- WORK REQUEST:
From the records, pick out and copy each line containing "depth".

- GIVEN INFORMATION:

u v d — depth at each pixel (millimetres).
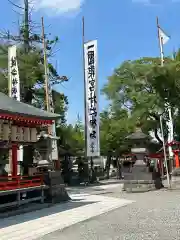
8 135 14695
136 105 34812
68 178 33625
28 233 10000
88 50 26734
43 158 16922
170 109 34062
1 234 9898
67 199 17609
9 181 13883
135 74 34750
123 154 45562
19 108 15000
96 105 26438
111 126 40125
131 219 11727
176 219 11375
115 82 37125
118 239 8734
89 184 31641
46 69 27000
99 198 18875
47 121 15852
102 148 44469
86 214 13234
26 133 15875
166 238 8664
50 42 32281
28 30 31984
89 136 26500
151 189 22266
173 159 29578
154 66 31641
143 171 22672
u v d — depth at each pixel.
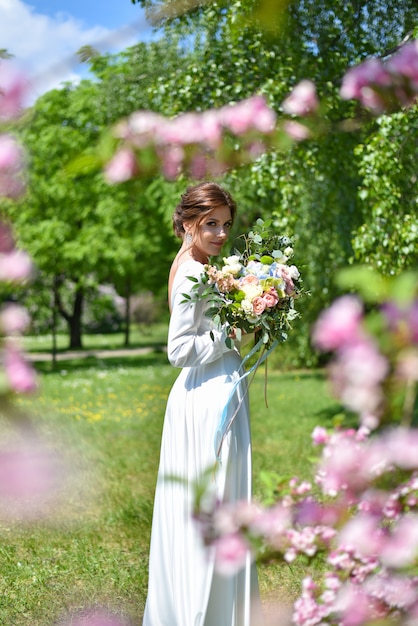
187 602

- ANSWER:
u v d — depth at each pixel (millimetres).
u v d — depth at each pixel.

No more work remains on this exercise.